Now we’re ready to derive the strange effect where yellow light appears yellow, but so too does red+green light together. Let’s start with pure yellow light, at 550nm. In the diagram below, I’ve repeated the “yellow” row from the table above. You can see that a 500nm wavelength will trigger the blue cone a tiny bit, the green cone a lot, and the red cone a medium amount. The eye has learned that this is what “yellow” feels like.
What if we had two wavelengths? You could shine 700nm and 510nm light at the eye together, and — as you can see below — it’ll trigger the 3 cones in the same amounts as pure 550nm light would. This is why the eye can’t tell the difference between pure yellow light and a combination of pure red and pure green light together. It literally generates the same signal that gets sent to the brain.
Now that we know how red+green light is perceived as yellow, we can use the diagram to see how other colors work. Try these puzzles:
- Other combinations: Are there other combinations where two different wavelengths generate the same signal in the eye as a single, different 3rd wavelength?
- White light: Can you use these diagrams to explain why the eye perceives a discrete red+green+blue spectrum (such as from an LED or fluorescent light) in the same way as a continuous spectrum from the sun or from an incandescent bulb? (Hint: the eye perceives light as white when there is a strong signal from all 3 cones — which also explains why a one-wavelength light source cannot perceived as white light.)
- Adding subtractive color: It gets more complicated when you shine light on objects that already have certain absorption and reflection properties. I use this simulation with students to show how the light that comes to our eye consists of the wavelengths in the light source, minus whatever was absorbed by the object. This subtractive color is the basis for mixing paints, where red+yellow = orange, and all the colors mixed together yield a muddy brown or black. How would you overlay subtractive color on this framework?

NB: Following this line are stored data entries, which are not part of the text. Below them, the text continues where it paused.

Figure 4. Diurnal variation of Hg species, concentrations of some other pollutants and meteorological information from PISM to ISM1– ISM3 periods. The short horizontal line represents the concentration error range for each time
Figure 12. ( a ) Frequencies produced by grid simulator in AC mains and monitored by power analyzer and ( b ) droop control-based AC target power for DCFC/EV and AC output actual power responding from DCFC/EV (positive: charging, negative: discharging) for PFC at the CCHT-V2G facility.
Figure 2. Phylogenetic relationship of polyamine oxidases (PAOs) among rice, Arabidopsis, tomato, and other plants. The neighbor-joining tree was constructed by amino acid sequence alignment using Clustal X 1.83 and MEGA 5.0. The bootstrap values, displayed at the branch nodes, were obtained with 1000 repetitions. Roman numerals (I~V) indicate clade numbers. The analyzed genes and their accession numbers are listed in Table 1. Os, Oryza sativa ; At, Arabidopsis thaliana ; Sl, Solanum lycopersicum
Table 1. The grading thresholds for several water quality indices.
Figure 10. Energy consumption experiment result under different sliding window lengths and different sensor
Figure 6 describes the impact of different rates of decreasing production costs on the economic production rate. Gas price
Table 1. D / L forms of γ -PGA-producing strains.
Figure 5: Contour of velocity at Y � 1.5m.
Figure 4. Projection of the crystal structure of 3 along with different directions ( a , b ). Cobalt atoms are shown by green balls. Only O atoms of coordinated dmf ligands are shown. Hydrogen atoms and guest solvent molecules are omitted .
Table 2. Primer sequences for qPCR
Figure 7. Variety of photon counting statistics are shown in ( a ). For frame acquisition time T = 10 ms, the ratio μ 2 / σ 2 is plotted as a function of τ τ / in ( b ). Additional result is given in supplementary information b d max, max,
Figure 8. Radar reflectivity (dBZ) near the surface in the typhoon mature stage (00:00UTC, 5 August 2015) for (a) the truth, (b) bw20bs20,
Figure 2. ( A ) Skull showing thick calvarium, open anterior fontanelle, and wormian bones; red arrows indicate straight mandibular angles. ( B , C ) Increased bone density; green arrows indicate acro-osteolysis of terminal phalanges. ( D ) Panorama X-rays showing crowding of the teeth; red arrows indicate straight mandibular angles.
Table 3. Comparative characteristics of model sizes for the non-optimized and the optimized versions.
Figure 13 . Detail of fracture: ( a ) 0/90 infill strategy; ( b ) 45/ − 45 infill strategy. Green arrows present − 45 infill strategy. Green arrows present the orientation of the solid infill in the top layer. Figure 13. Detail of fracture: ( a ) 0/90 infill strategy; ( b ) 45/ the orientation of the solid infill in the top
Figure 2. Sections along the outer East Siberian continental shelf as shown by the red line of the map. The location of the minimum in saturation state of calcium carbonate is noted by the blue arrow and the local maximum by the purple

- [4/4/21 addendum] Red-green colorblindness: This model generates a testable hypothesis, which is that if you’re red-green colorblind (assuming it’s the result of having two cones instead of three), then you WON’T fall for the red+green = yellow optical illusion! This is because there’s no way to send the brain the same signal for yellow as for red+green. I suspect that people with red-green colorblindness can’t tell the difference between red and green, but they CAN tell the difference between red+green together and yellow. Please tell me if you know of any research to confirm or refute this hypothesis. Note: this cannot be tested on a screen because there are only three pixel colors. This would need to be done with cellophane in front of an incandescent flashlight or with laser light.
I would love to see a computer simulation that resolves user-generated incoming wavelengths into signal sizes for the 3 cones. Please let me know if you have (or would like to co-create) one!
Do note that there are still individual differences that can’t be explained by this model. For example, not everyone has 3 cones: some have 2 and some have 4. For those of us who have 3 cones, I don’t know a lot about the biology, but I’d wager that our cone sensitivity graphs aren’t all exactly the same. There will continue to be perception disagreements that lead to major world-wide conflict.
In college, I took a course called “The Philosophy of Color.” My professor spent the first lecture recounting humanity’s current understanding of color from a scientific perspective and explaining that — when it comes to color — our knowledge gaps are sufficiently large that we need art, sociology, and philosophy to help us understand what we see. I enjoy using math to resolve perception conundrums such as red+green = yellow, but I also recognize that we are far from truly understanding it all.